Create a new Apt configuration file， /etc/apt/sources.list.d/java-8-debian.list,

sudo vim /etc/apt/sources.list.d/java-8-debian.list

添加如下内容

deb http://ppa.launchpad.net/webupd8team/java/ubuntu trusty main
deb-src http://ppa.launchpad.net/webupd8team/java/ubuntu trusty main

引入 GPG key（用于 package 安装前的验证）.

sudo apt-key adv --keyserver keyserver.ubuntu.com --recv-keys EEA14886

1-2 安装 Java 8

sudo apt-get update
sudo apt-get install oracle-java8-installer

1-3 验证 Java 安装成功

设定版本

sudo apt-get install oracle-java8-set-default

The apt repository provides package oracle-java8-set-default to set Java 8 as default Java version.
验证版本

$ java -version

java version "1.8.0_171"
Java(TM) SE Runtime Environment (build 1.8.0_171-b11)
Java HotSpot(TM) 64-Bit Server VM (build 25.171-b11, mixed mode)

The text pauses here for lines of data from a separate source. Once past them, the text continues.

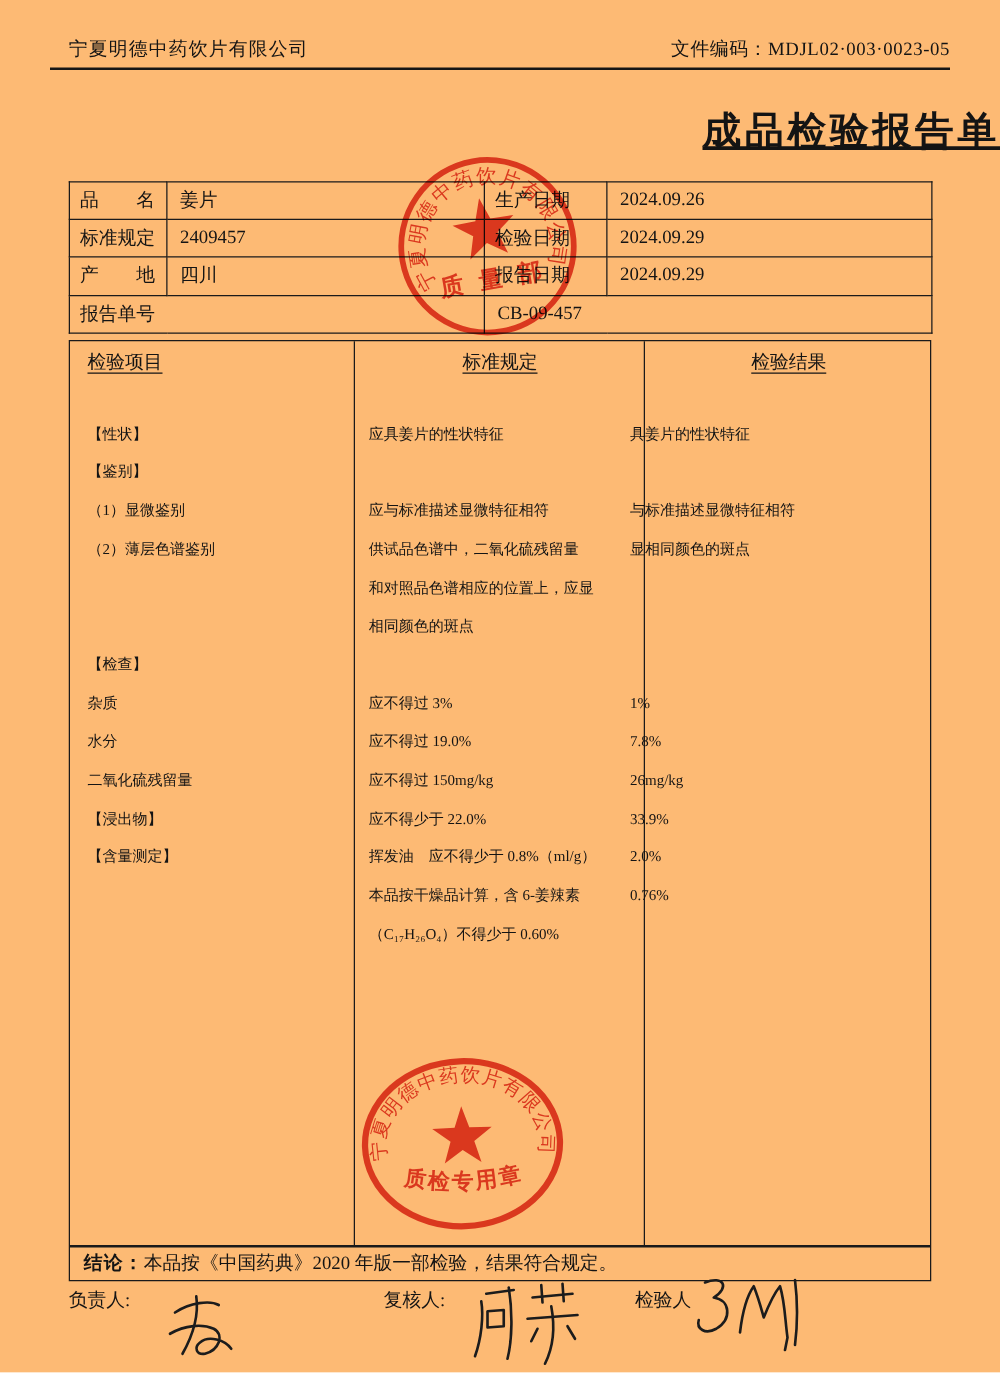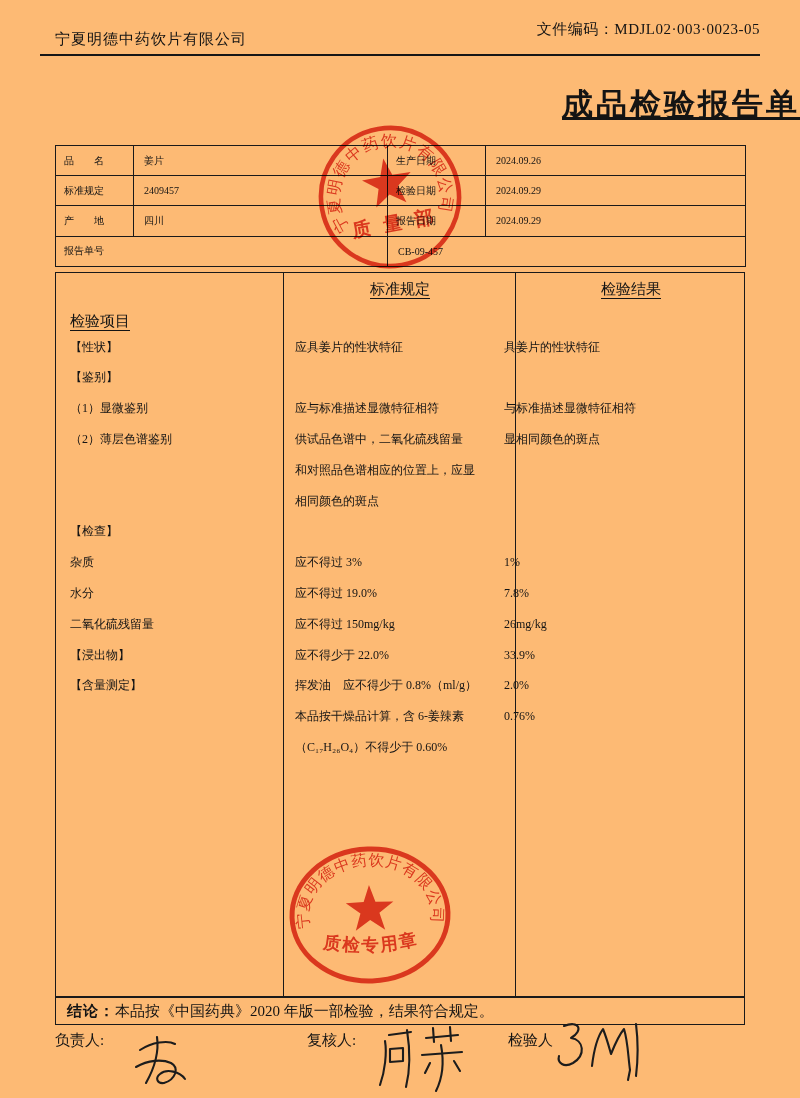--- a/index.html
+++ b/index.html
@@ -2,37 +2,37 @@
 <html><head>
 <meta charset="utf-8">
 <style>
   html,body{margin:0;padding:0;background:#fff;}
   .page{
     position:relative;width:800px;height:1098px;background:#fdba74;overflow:hidden;
     font-family:"Liberation Serif","DejaVu Serif",serif;color:#141414;
   }
   
   .co-name{position:absolute;left:55px;top:30px;font-size:15px;letter-spacing:1px;}
-  .doc-code{position:absolute;right:40px;top:20px;font-size:15px;letter-spacing:.5px;}
+  .doc-code{position:absolute;right:40px;top:30px;font-size:15px;letter-spacing:.5px;}
   .head-rule{position:absolute;left:40px;top:54px;width:720px;height:2px;background:#161616;}
   
   .title{position:absolute;left:0;top:84px;width:100%;text-align:right;
          font-size:31px;font-weight:bold;letter-spacing:3px;text-decoration:underline;}
   
   .info-tbl{position:absolute;left:55px;top:145px;border-collapse:collapse;table-layout:fixed;width:690px;}
-  .info-tbl td{border:1.6px solid #1a1a1a;height:29.2px;font-size:10px;padding:0 4px 0 8px;
+  .info-tbl td{border:1.6px solid #1a1a1a;height:29.2px;font-size:15px;padding:0 4px 0 8px;
                white-space:pre;overflow:hidden;}
   .info-tbl td.val{padding-left:10px;}
   
   .spec{position:absolute;left:55px;top:272px;width:690px;height:753px;border:1.6px solid #1a1a1a;box-sizing:border-box;}
   .vline{position:absolute;top:0;width:1.6px;height:723px;background:#1a1a1a;}
   .v1{left:226.5px;} .v2{left:458.5px;}
   .hline{position:absolute;left:0;top:723px;width:100%;height:1.6px;background:#1a1a1a;}
   .col-head{position:absolute;top:7px;font-size:15px;text-decoration:underline;text-underline-offset:4px;}
-  .ch0{left:14px;margin-top:32px;} .ch1{left:228px;width:232px;text-align:center;} .ch2{left:460px;width:230px;text-align:center;}
+  .ch0{left:14px;} .ch1{left:228px;width:232px;text-align:center;} .ch2{left:460px;width:230px;text-align:center;}
   .rows{position:absolute;left:0;top:28px;width:100%;}
   .trow{display:flex;height:30.8px;align-items:center;}
   .tcell{font-size:12px;white-space:pre;box-sizing:border-box;overflow:visible;}
   .c0{width:227px;padding-left:14px;}
   .c1{width:208px;padding-left:12px;}
   .c2{width:230px;padding-left:13px;}
   .concl{position:absolute;left:0;top:724.6px;width:100%;height:28px;line-height:27px;
          font-size:15px;padding-left:11px;box-sizing:border-box;white-space:pre;}
   .concl b{letter-spacing:1px;}
   

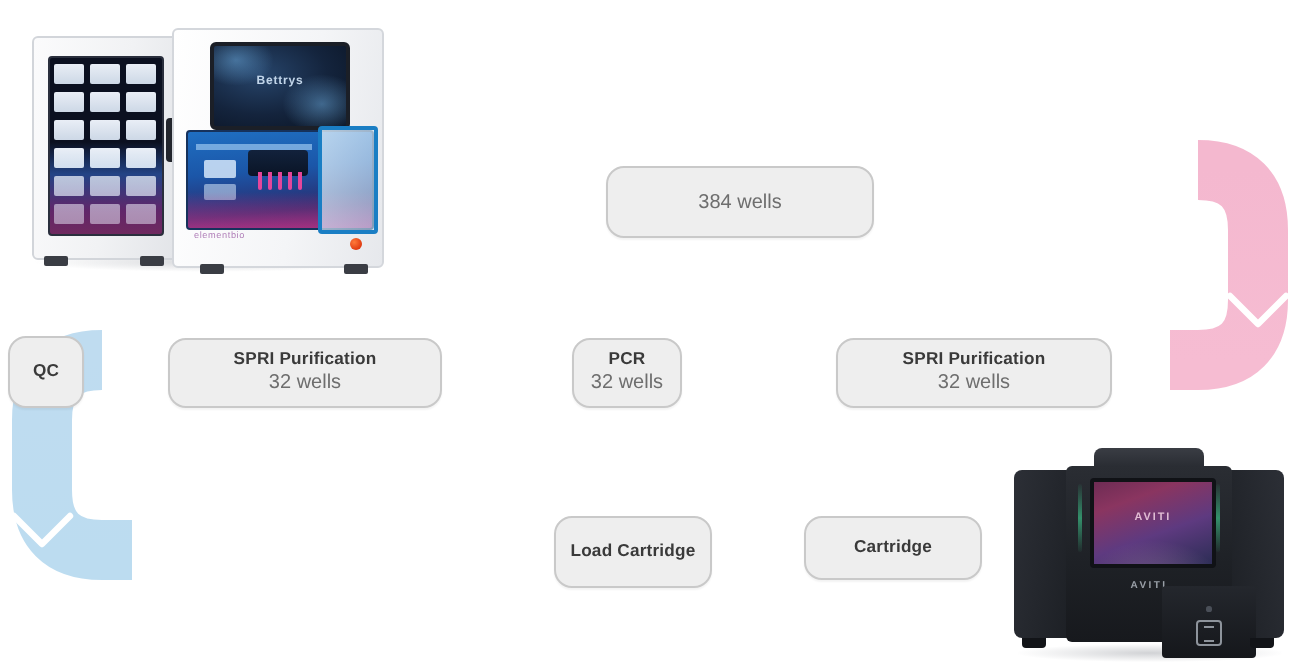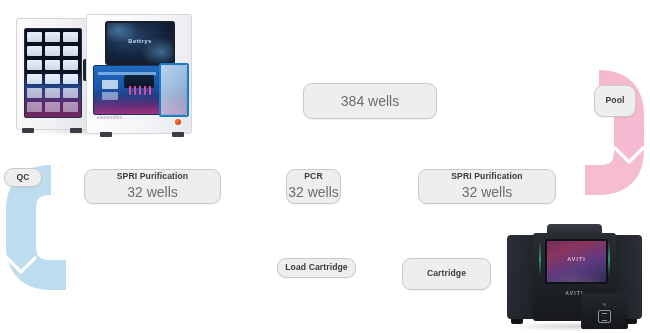--- a/index.html
+++ b/index.html
@@ -23,21 +23,21 @@
     display:flex;flex-direction:column;
     align-items:center;justify-content:center;
     text-align:center;
     box-shadow:0 1px 1px rgba(0,0,0,.05);
     z-index:5;
   }
   .pbox .ttl{
     font-size:8.6px;font-weight:bold;color:#3a3a3a;letter-spacing:.1px;line-height:1.15;
   }
   .pbox .sub{
-    font-size:14px;font-weight:normal;color:#6e6e6e;line-height:1.3;margin-top:1px;
+    font-size:10px;font-weight:normal;color:#6e6e6e;line-height:1.3;margin-top:1px;
   }
 
   
   .instrument{position:absolute;z-index:6;}
 
   
   #lh{left:14px;top:14px;width:178px;height:122px;}
   .lh-shadow{
     position:absolute;left:2px;top:112px;width:176px;height:10px;
     background:radial-gradient(ellipse at 50% 50%, rgba(120,125,135,.30) 0%, rgba(120,125,135,0) 70%);
@@ -234,45 +234,42 @@
       <polyline points="7,258 21,272 35,258"></polyline>
 
       <polyline points="245,261 260,275 245,289"></polyline>
     </g>
   </svg>
 
   <div class="pbox" style="left:303px;top:83px;width:134px;height:36px;">
     <span class="sub">384 wells</span>
   </div>
 
-  <div class="pbox" style="left:594px;top:85px;width:42px;height:32px;">
-    <span class="ttl">Pool</span>
-  </div>
-
-  <div class="pbox" style="left:4px;top:168px;width:38px;height:19px;">
+
+  <div class="pbox" style="left:4px;top:168px;width:38px;height:36px;">
     <span class="ttl">QC</span>
   </div>
 
   <div class="pbox" style="left:84px;top:169px;width:137px;height:35px;">
     <span class="ttl">SPRI Purification</span>
     <span class="sub">32 wells</span>
   </div>
 
   <div class="pbox" style="left:286px;top:169px;width:55px;height:35px;">
     <span class="ttl">PCR</span>
     <span class="sub">32 wells</span>
   </div>
 
   <div class="pbox" style="left:418px;top:169px;width:138px;height:35px;">
     <span class="ttl">SPRI Purification</span>
     <span class="sub">32 wells</span>
   </div>
 
 
-  <div class="pbox" style="left:277px;top:258px;width:79px;height:20px;">
+  <div class="pbox" style="left:277px;top:258px;width:79px;height:36px;">
     <span class="ttl">Load Cartridge</span>
   </div>
 
   <div class="pbox" style="left:402px;top:258px;width:89px;height:32px;">
     <span class="ttl">Cartridge</span>
   </div>
 
   <div id="lh" class="instrument">
     <div class="lh-shadow"></div>
 

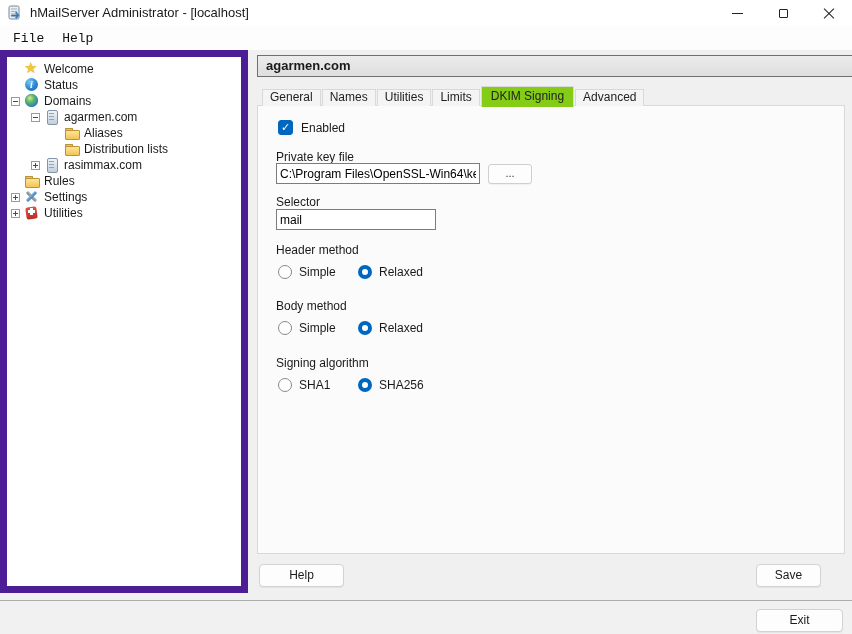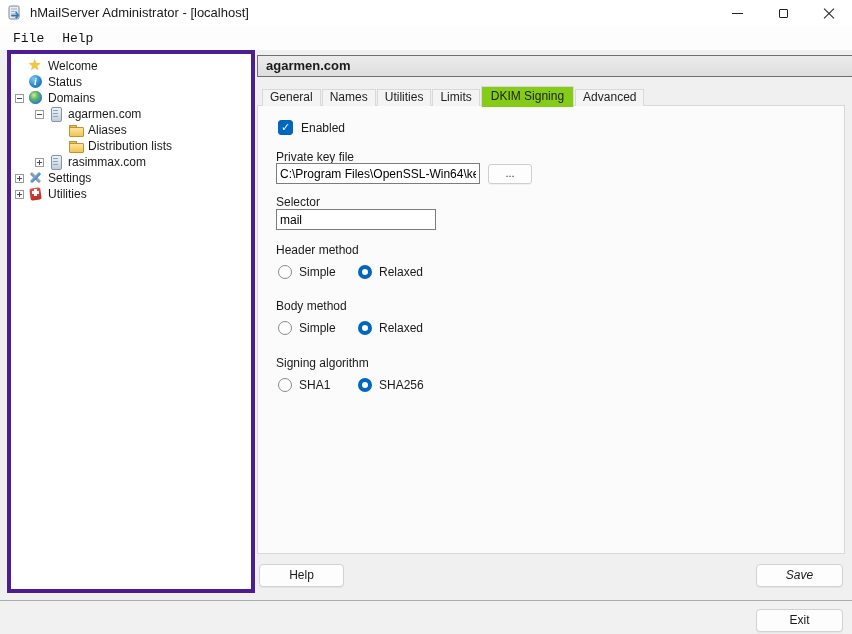--- a/index.html
+++ b/index.html
@@ -18,21 +18,21 @@
   .glyph-min { width:11px; height:1px; background:#222; }
   .glyph-max { width:9px; height:9px; border:1px solid #222; border-radius:1px; }
   .glyph-close { width:12px; height:12px; position:relative; }
   .glyph-close::before,.glyph-close::after { content:""; position:absolute; left:-1px; top:5.5px; width:14px; height:1px; background:#222; }
   .glyph-close::before { transform:rotate(45deg); }
   .glyph-close::after { transform:rotate(-45deg); }
   
   .menubar { position:absolute; left:0; top:26px; width:852px; height:24px; background:#fdfdfd; display:flex; align-items:center; padding-left:4px;font-family:Liberation Mono, monospace; }
   .menu-item { padding:3px 9px; font-size:13px; color:#111; }
   
-  .tree-panel { position:absolute; left:0; top:50px; width:248px; height:543px; background:#ffffff; border:4px solid #4c1d95; overflow:hidden; padding-top:4px;margin-left:7px; }
+  .tree-panel { position:absolute; left:0; top:50px; width:248px; height:543px; background:#ffffff; border:7px solid #4c1d95; overflow:hidden; padding-top:4px; }
   .tree-row { display:flex; align-items:center; height:16px; }
   .expander-slot { width:13px; height:16px; display:inline-flex; align-items:center; justify-content:flex-start; flex:0 0 13px; }
   .expander { position:relative; }
   .expander .box { width:9px; height:9px; border:1px solid #9b9b9b; background:#fff; position:relative; }
   .expander .box .h { position:absolute; left:1px; top:3px; width:5px; height:1px; background:#4a4a4a; }
   .expander .box .v { position:absolute; left:3px; top:1px; width:1px; height:5px; background:#4a4a4a; }
   .ticon { width:16px; height:16px; flex:0 0 16px; position:relative; display:inline-block; }
   .tlabel { margin-left:4px; font-size:12px; white-space:nowrap; }
   
   .icon-star::before { content:"★"; position:absolute; left:0; top:-1px; font-size:15px; line-height:16px; color:#f3c63e; text-shadow:0 0 1px #d9a92c; }
@@ -75,21 +75,21 @@
   .rg-0 { top:137px; } .rg-1 { top:193px; } .rg-2 { top:250px; }
   .rg-label { padding-left:18px; font-size:12px; }
   .radio-row { display:flex; padding-left:20px; margin-top:8px; }
   .radio-option { display:flex; align-items:center; width:80px; }
   .radio { width:14px; height:14px; border-radius:50%; border:1px solid #8a8a8a; background:#fefefe; flex:0 0 14px; }
   .radio.sel { border:4px solid #0067c0; background:#fff; }
   .ro-label { margin-left:7px; font-size:12px; }
   
   .btn { position:absolute; background:#fdfdfd; border:1px solid #d2d2d2; border-radius:4px; font-family:"Liberation Sans", sans-serif; font-size:12px; color:#1a1a1a; text-align:center; box-shadow:0 1px 0 rgba(0,0,0,0.05); }
   .btn-help { left:259px; top:564px; width:85px; height:23px; line-height:21px; }
-  .btn-save { left:756px; top:564px; width:87px; height:23px; line-height:21px;font-style:italic; }
+  .btn-save { left:756px; top:564px; width:65px; height:23px; line-height:21px; }
   .separator { position:absolute; left:0; top:600px; width:852px; height:1px; background:#ababab; }
   .footer { position:absolute; left:0; top:601px; width:852px; height:33px; background:#f1f1f1; }
   .btn-exit { left:756px; top:609px; width:87px; height:23px; line-height:21px; }
 </style>
 </head>
 <body>
 
 <div class="titlebar">
   <div class="app-icon">
     <svg width="16" height="16" viewBox="0 0 16 16">
@@ -162,20 +162,25 @@
       <span class="expander-slot expander">
         <span class="box">
           <i class="h"></i>
           <i class="v"></i>
         </span>
       </span>
       <span class="ticon icon-server"></span>
       <span class="tlabel">rasimmax.com</span>
     </div>
     <div class="tree-row" style="padding-left: 4px;">
+      <span class="expander-slot"></span>
+      <span class="ticon icon-folder"></span>
+      <span class="tlabel">Rules</span>
+    </div>
+    <div class="tree-row" style="padding-left: 4px;">
       <span class="expander-slot expander">
         <span class="box">
           <i class="h"></i>
           <i class="v"></i>
         </span>
       </span>
       <span class="ticon icon-tools"></span>
       <span class="tlabel">Settings</span>
     </div>
     <div class="tree-row" style="padding-left: 4px;">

1-4 搭建 JAVA_HOME 和 JRE_HOME 环境变量

修改环境变量（针对 user ）

sudo vim ~/.bashrc

如需要针对系统，则更改 /etc/environment
在 ~/.bashrc 追加内容

# set oracle jdk environment
export JAVA_HOME=/usr/lib/jvm/java-8-oracle
export JRE_HOME=${JAVA_HOME}/jre

使环境变量马上生效

source ~/.bashrc

2、安装 Elasticsearch

wget https://artifacts.elastic.co/downloads/elasticsearch/elasticsearch-6.3.0.deb
wget https://artifacts.elastic.co/downloads/elasticsearch/elasticsearch-6.3.0.deb.sha512
shasum -a 512 -c elasticsearch-6.3.0.deb.sha512 
sudo dpkg -i elasticsearch-6.3.0.deb

Compares the SHA of the downloaded Debian package and the published checksum, which should output elasticsearch-{version}.deb: OK.

checksum_SHA_verification

3、启动 / 关闭 Elasticsearch

Running / Stopping Elasticsearch with systemd

sudo systemctl start elasticsearch.service
sudo systemctl stop elasticsearch.service

如果想开机启动Elasticsearch，则

sudo /bin/systemctl daemon-reload
sudo /bin/systemctl enable elasticsearch.service

验证 Elasticsearch 运行

http://localhost:9200

这里写图片描述

4、安装 Elasticsearch 对应的 python 客户端

(venv) $ pip install elasticsearch

注：更新 requirements.txt

Elasticsearch Tutorial

1、建立 Elasticsearch connection

>>> from elasticsearch import Elasticsearch
>>> es = Elasticsearch('http://localhost:9200')

实例化 + 传参URL

2、将 data （JSON ）写入 index： es.index()

>>> es.index(index='my_index', doc_type='my_index', id=1, body={'text': 'this is a test'})
>>> es.index(index='my_index', doc_type='my_index', id=2, body={'text': 'a second test'})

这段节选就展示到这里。